Question

(a) What is an ideal solution? (b) The vapor pressure of pure water at \(60^{\circ} \mathrm{C}\) is 149 torr. The vapor pressure of water over a solution at \(60^{\circ} \mathrm{C}\) containing equal numbers of moles of water and ethylene glycol (a nonvolatile solute) is 67 torr. Is the solution ideal according to Raoult's law? Explain.

Short answer

(a) An ideal solution is a solution in which the interaction between the solute and solvent molecules is the same as that between the solute-solute and solvent-solvent molecules. In an ideal solution, the vapor pressure of the solvent over the solution is proportional to its mole fraction, following Raoult's law. (b) We calculate the mole fraction of water (\(x_{H_2O}\)) and ethylene glycol (\(x_{EG}\)) as 0.5 for both. Using Raoult's law, the theoretical vapor pressure of water in the solution is 74.5 torr, while the given vapor pressure is 67 torr.
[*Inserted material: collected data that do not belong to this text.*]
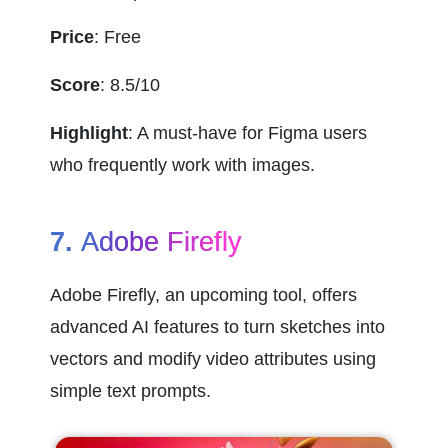
Price
: Free
Score
: 8.5/10
Highlight
: A must-have for Figma users 
who frequently work with images.
7. 
Adobe Firefly
Adobe Firefly, an upcoming tool, offers 
advanced AI features to turn sketches into 
vectors and modify video attributes using 
simple text prompts.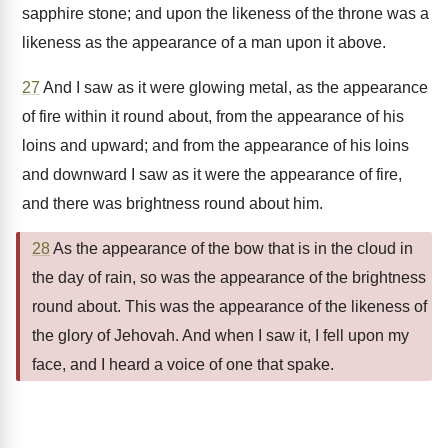
sapphire stone; and upon the likeness of the throne was a
likeness as the appearance of a man upon it above.
27
And I saw as it were glowing metal, as the appearance
of fire within it round about, from the appearance of his
loins and upward; and from the appearance of his loins
and downward I saw as it were the appearance of fire,
and there was brightness round about him.
28
As the appearance of the bow that is in the cloud in
the day of rain, so was the appearance of the brightness
round about. This was the appearance of the likeness of
the glory of Jehovah. And when I saw it, I fell upon my
face, and I heard a voice of one that spake.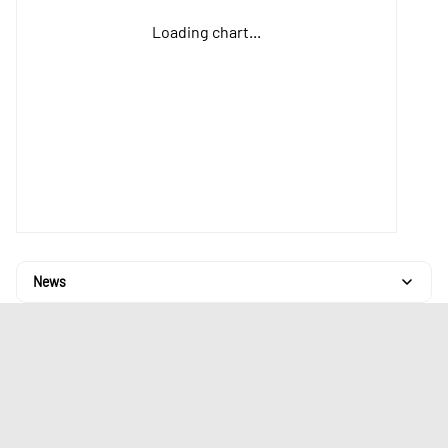
Loading chart...
News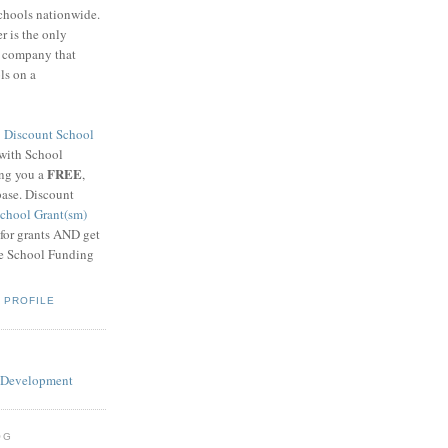
schools nationwide.
 is the only
g company that
ls on a
8
Discount School
 with School
FREE
ing you a
,
base. Discount
chool Grant(sm)
 for grants AND get
he School Funding
 PROFILE
OG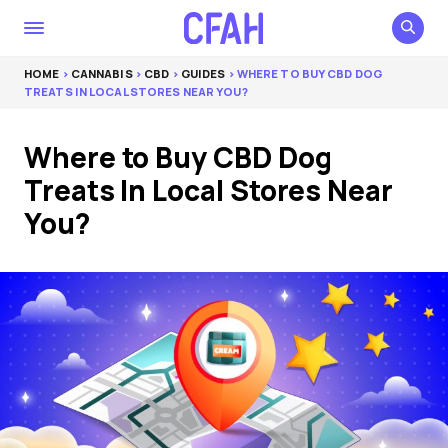
HOME
>
CANNABIS
>
CBD
>
GUIDES
> WHERE TO BUY CBD DOG
TREATS IN LOCAL STORES NEAR YOU?
Where to Buy CBD Dog
Treats In Local Stores Near
You?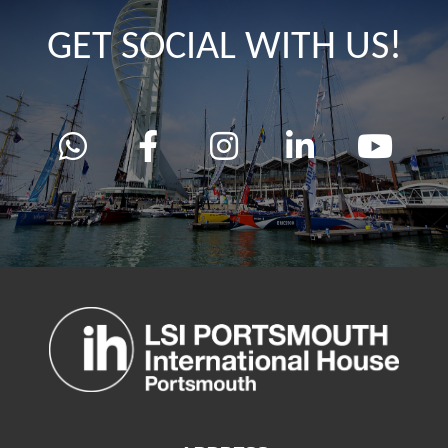
GET SOCIAL WITH US!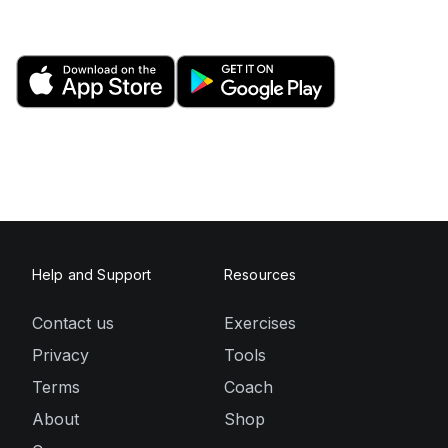
Help and Support
Resources
Contact us
Exercises
Privacy
Tools
Terms
Coach
About
Shop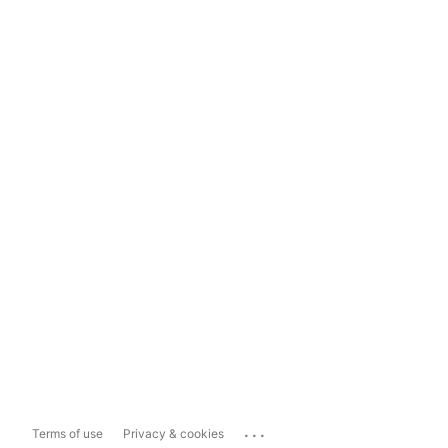
...
Terms of use
Privacy & cookies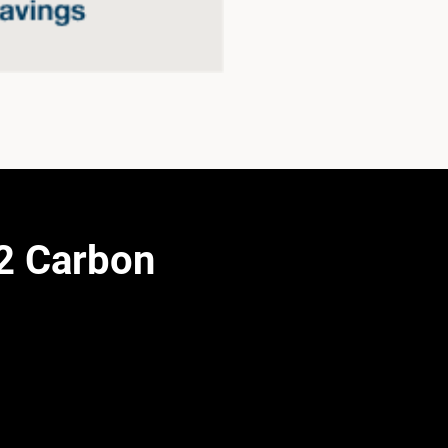
2 Carbon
Since these values are not equal, the solution does not follow Raoult's law, and thus, it is not an ideal solution.

Step-by-step solution

(a) Definition of an Ideal Solution

An ideal solution is a solution in which the interaction between the solute and solvent molecules is the same as that between the solute-solute and solvent-solvent molecules. In an ideal solution, the vapor pressure of the solvent over the solution is proportional to its mole fraction in the solution, following Raoult's law.

(b) Applying Raoult's Law

Step 1: Calculate the mole fraction of water and ethylene glycol The problem states that there are equal numbers of moles of water and ethylene glycol in the solution. Let's denote the mole fraction of water as \(x_{H_2O}\) and the mole fraction of ethylene glycol as \(x_{EG}\). Since there are equal moles of both components: \[x_{H_2O} = x_{EG}\] The sum of mole fractions in any solution is always equal to 1: \[x_{H_2O} + x_{EG} = 1\] Since \(x_{H_2O} = x_{EG}\), we can deduce: \[2x_{H_2O} = 1\] \[x_{H_2O} = x_{EG} = 0.5\] Step 2: Apply Raoult's Law and calculate the theoretical vapor pressure We are given the vapor pressure of pure water at \(60^{\circ}\mathrm{C}\) as 149 torr. Using Raoult's law, we can calculate the vapor pressure of water in the solution (\(P_{H_2O}\)): \[P_{H_2O} = x_{H_2O} \cdot P^{\circ}_{H_2O}\] Where \(P^{\circ}_{H_2O}\) is the vapor pressure of pure water at the given temperature. \[P_{H_2O} = 0.5 * 149 \, \mathrm{torr}\] \[P_{H_2O} = 74.5 \, \mathrm{torr}\] Step 3: Compare the theoretical vapor pressure with the given vapor pressure We calculated the theoretical vapor pressure of water in the solution as 74.5 torr, using Raoult's law, while the given vapor pressure of water is 67 torr. Since these values are not equal, the solution does not follow Raoult's law, and thus, it is not an ideal solution.